Let $L$ a language over $X = \{a\}$ defined as follow :
$$L = \{ a^{n!} \ | \ n \geq 0 \}$$
I want to prove that $L$ isn't regular, I have searched in the forum for an equivalent question, but I found nothing. If it's a duplicate, I apologize and I'll be glad if you provide me the link of the duplicated question.
I'll show here what I have done, using the pumping lemma.
Suppose that $L$ is regular, let $n \in \mathbb{N}^*$ and $\omega = a^{n!}$. We have $\omega \in L$ and $|\omega| \geq n$. Thus, there exist $x, y, z \in X$ so as :
- $a^{n!} = xyz$
- $y \neq \epsilon$
- $|xy| \leq n$
- $xy^kz \in L, \quad \forall k \geq 0$
Because of fact 3, $xy = a^k$ and $y = a^j$ with $k \leq n$ and $1 \leq j \leq n$. Thus :
$$a^{n!} = a^{k - j}.a^{j}.a^{n! - k}$$
By fact 4, we must have $a^{k - j}.a^{n! - k} = a^{n! - j} \in L$.

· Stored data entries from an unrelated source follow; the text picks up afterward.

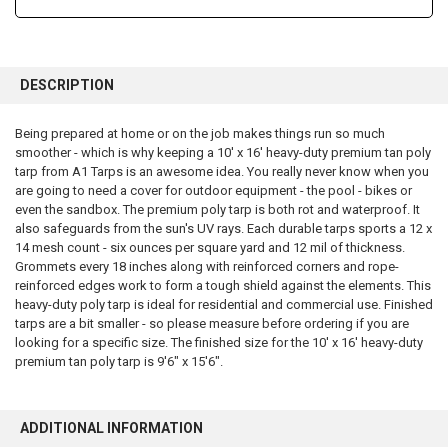
FREQUENTLY
BOUGHT
DESCRIPTION
TOGETHER:
Being prepared at home or on the job makes things run so much
smoother - which is why keeping a 10' x 16' heavy-duty premium tan poly
SELECT
ALL
tarp from A1 Tarps is an awesome idea. You really never know when you
are going to need a cover for outdoor equipment - the pool - bikes or
even the sandbox. The premium poly tarp is both rot and waterproof. It
ADD
SELECTED
also safeguards from the sun's UV rays. Each durable tarps sports a 12 x
TO CART
14 mesh count - six ounces per square yard and 12 mil of thickness.
Grommets every 18 inches along with reinforced corners and rope-
reinforced edges work to form a tough shield against the elements. This
heavy-duty poly tarp is ideal for residential and commercial use. Finished
tarps are a bit smaller - so please measure before ordering if you are
looking for a specific size. The finished size for the 10' x 16' heavy-duty
premium tan poly tarp is 9'6" x 15'6".
ADDITIONAL INFORMATION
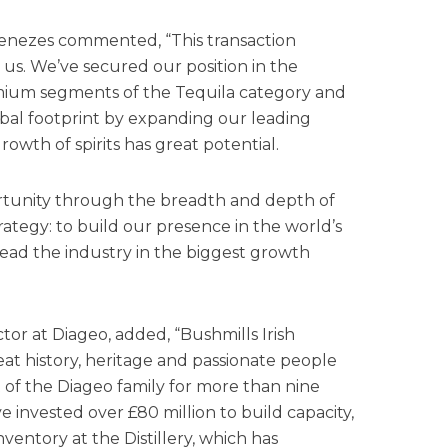
enezes commented, “This transaction
r us. We’ve secured our position in the
mium segments of the Tequila category and
bal footprint by expanding our leading
owth of spirits has great potential.
ortunity through the breadth and depth of
strategy: to build our presence in the world’s
ead the industry in the biggest growth
tor at Diageo, added, “Bushmills Irish
eat history, heritage and passionate people
 of the Diageo family for more than nine
e invested over £80 million to build capacity,
ventory at the Distillery, which has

In addition, because $1 \leq j \leq n$, the following is true :
$$n! - n \leq n! - j \lneq n!$$
The final result that I need is that $(n - 1)! \lneq n! - n$. Using this I can deduce :
$$(n - 1)! \lneq n! - j \lneq n!$$
Showing that $n! - j$ can't be the factorial of an integer, giving the contradiction $a^{n! - j} \notin L$. I have tried to prove the final result, but I didn't succeed. It is not true for the first values of $n$, I have tried to consider multiple cases but went for nothing.
So I ask for your advice, maybe I am going wrong and didn't applied the pumping lemma with a word that leads to contradiction.